Вскоре Лиз видит мужчину, который выходит из-за фонтана и приветственно машет рукой. Лиз машет ему в ответ, и внезапно ей становится легче дышать, как будто невидимый дождь только что прополоскал воздух и вымыл из него всю духоту.
— Здравствуйте, — заговаривает мужчина, приближаясь к ним. — Как сегодня ваши дела?

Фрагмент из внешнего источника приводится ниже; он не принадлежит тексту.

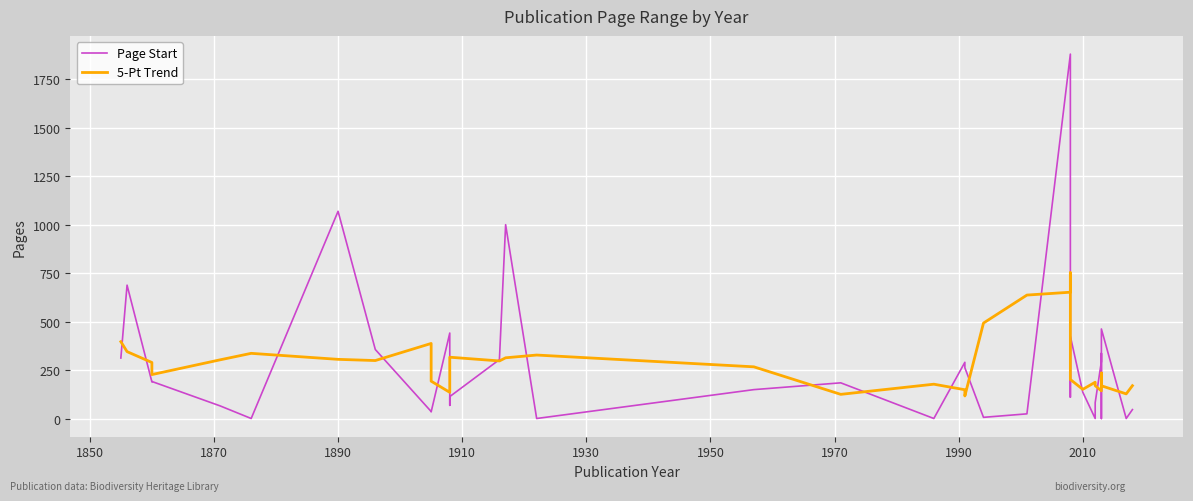

True or false: Page Start has a value of 490.1 at 1850.

False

— Хорошо, спасибо, только очень жарко. Словно мы в Африке.
Мужчина улыбается.
— Хотите мороженого?
— Спасибо, — отвечает Лиз, — но сын уже съел одно, а мне не нужно.
— Еще как нужно! Какой вкус вам нравится?
— Не знаю… Никогда не пробовала.
— Не пробовали?! Ну, тогда сейчас самое время.
Мужчина убегает к киоску, прежде чем Лиз успевает что-то сказать.
Снова с шеи на спину ползет пот, он щекочет. Лиз прислоняется к спинке скамейки.
Спустя несколько минут мужчина возвращается с двумя порциями мороженого.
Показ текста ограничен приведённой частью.